Records for this task section start

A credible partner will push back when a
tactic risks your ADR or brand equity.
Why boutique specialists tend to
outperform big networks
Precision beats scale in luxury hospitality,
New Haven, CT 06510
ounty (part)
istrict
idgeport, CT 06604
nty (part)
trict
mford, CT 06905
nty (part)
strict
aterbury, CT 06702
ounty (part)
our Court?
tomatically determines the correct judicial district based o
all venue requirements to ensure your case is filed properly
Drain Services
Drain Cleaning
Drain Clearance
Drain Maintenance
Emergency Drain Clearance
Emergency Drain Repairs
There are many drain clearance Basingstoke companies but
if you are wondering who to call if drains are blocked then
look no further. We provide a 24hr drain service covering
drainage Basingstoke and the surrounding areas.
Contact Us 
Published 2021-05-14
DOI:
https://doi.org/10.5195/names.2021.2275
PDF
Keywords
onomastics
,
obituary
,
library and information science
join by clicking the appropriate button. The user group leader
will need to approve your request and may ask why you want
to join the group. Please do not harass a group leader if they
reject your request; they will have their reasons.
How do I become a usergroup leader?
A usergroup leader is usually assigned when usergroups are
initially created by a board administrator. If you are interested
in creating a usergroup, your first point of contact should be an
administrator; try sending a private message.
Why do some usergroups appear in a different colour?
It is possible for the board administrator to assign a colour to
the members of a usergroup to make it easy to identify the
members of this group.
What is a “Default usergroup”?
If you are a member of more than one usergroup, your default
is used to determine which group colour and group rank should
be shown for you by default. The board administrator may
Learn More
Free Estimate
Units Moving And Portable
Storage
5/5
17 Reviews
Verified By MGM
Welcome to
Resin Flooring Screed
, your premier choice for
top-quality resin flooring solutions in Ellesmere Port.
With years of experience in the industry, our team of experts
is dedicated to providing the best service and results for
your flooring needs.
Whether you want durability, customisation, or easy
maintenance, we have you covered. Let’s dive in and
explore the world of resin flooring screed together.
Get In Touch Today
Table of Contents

Records for this task section end
Records for this task section start

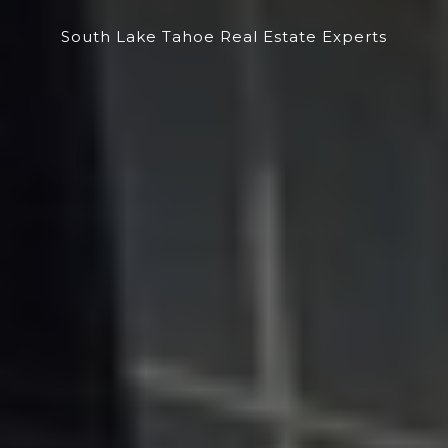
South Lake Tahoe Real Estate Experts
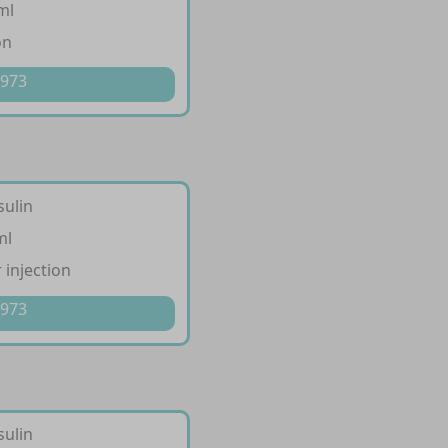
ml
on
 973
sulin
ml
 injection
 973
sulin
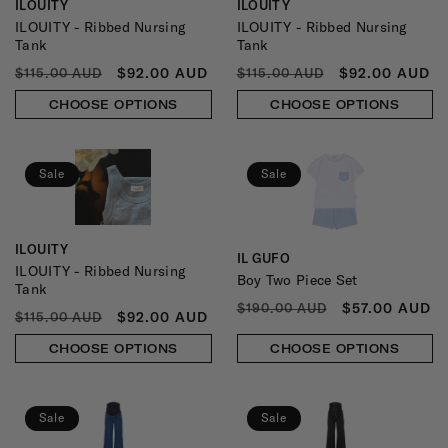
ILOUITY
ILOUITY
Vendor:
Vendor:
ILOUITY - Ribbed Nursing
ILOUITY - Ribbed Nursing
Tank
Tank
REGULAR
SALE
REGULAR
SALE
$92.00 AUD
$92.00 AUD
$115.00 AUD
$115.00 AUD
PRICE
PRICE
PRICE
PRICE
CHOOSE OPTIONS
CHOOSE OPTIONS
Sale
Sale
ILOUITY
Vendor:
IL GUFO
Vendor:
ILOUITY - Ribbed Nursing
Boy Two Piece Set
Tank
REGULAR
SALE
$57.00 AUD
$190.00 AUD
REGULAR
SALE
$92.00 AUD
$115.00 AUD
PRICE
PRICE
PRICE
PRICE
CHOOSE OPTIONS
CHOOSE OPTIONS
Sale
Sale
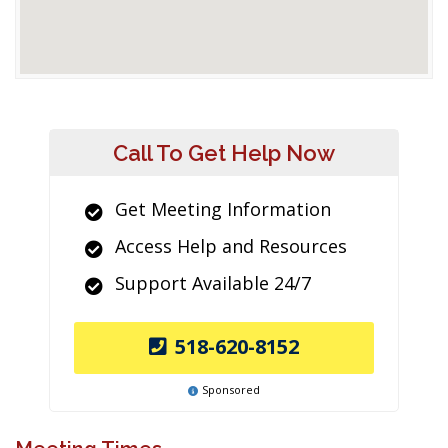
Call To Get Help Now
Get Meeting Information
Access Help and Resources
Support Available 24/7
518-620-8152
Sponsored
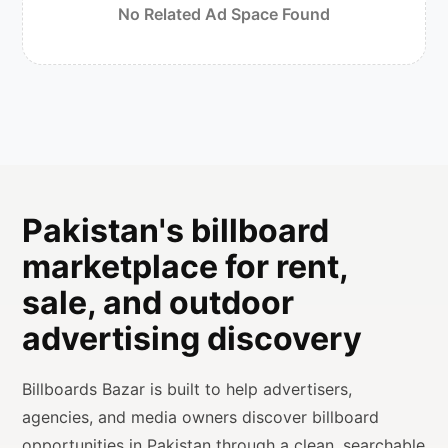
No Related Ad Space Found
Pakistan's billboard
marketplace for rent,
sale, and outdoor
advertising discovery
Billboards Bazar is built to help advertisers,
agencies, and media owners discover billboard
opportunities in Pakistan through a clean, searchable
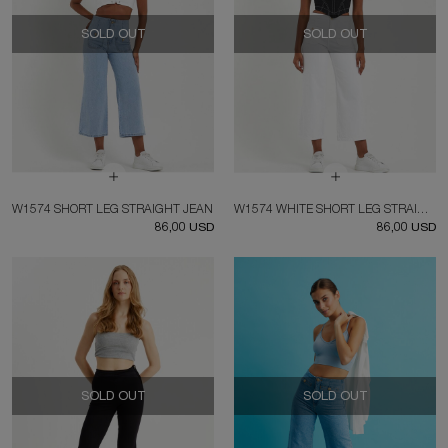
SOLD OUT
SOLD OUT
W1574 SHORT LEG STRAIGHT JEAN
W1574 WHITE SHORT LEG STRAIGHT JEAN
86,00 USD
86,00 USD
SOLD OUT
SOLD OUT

Records for this task section end
Records for this task section start

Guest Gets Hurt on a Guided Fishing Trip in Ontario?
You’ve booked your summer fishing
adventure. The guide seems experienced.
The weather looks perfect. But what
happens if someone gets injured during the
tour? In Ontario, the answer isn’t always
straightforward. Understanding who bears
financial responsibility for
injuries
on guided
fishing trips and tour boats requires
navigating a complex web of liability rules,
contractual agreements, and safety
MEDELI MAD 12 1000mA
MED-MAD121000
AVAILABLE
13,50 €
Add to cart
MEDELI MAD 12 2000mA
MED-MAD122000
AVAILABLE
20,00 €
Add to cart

Records for this task section end

[What the task requires] Can you duplicate the lines of the entries starting with the line containing "A credible partner will push back when a" and going on through the line containing "maintenance, we have", including both of those lines?

[Response to this task]
A credible partner will push back when a
tactic risks your ADR or brand equity.
Why boutique specialists tend to
outperform big networks
Precision beats scale in luxury hospitality,
New Haven, CT 06510
ounty (part)
istrict
idgeport, CT 06604
nty (part)
trict
mford, CT 06905
nty (part)
strict
aterbury, CT 06702
ounty (part)
our Court?
tomatically determines the correct judicial district based o
all venue requirements to ensure your case is filed properly
Drain Services
Drain Cleaning
Drain Clearance
Drain Maintenance
Emergency Drain Clearance
Emergency Drain Repairs
There are many drain clearance Basingstoke companies but
if you are wondering who to call if drains are blocked then
look no further. We provide a 24hr drain service covering
drainage Basingstoke and the surrounding areas.
Contact Us 
Published 2021-05-14
DOI:
https://doi.org/10.5195/names.2021.2275
PDF
Keywords
onomastics
,
obituary
,
library and information science
join by clicking the appropriate button. The user group leader
will need to approve your request and may ask why you want
to join the group. Please do not harass a group leader if they
reject your request; they will have their reasons.
How do I become a usergroup leader?
A usergroup leader is usually assigned when usergroups are
initially created by a board administrator. If you are interested
in creating a usergroup, your first point of contact should be an
administrator; try sending a private message.
Why do some usergroups appear in a different colour?
It is possible for the board administrator to assign a colour to
the members of a usergroup to make it easy to identify the
members of this group.
What is a “Default usergroup”?
If you are a member of more than one usergroup, your default
is used to determine which group colour and group rank should
be shown for you by default. The board administrator may
Learn More
Free Estimate
Units Moving And Portable
Storage
5/5
17 Reviews
Verified By MGM
Welcome to
Resin Flooring Screed
, your premier choice for
top-quality resin flooring solutions in Ellesmere Port.
With years of experience in the industry, our team of experts
is dedicated to providing the best service and results for
your flooring needs.
Whether you want durability, customisation, or easy
maintenance, we have you covered. Let’s dive in and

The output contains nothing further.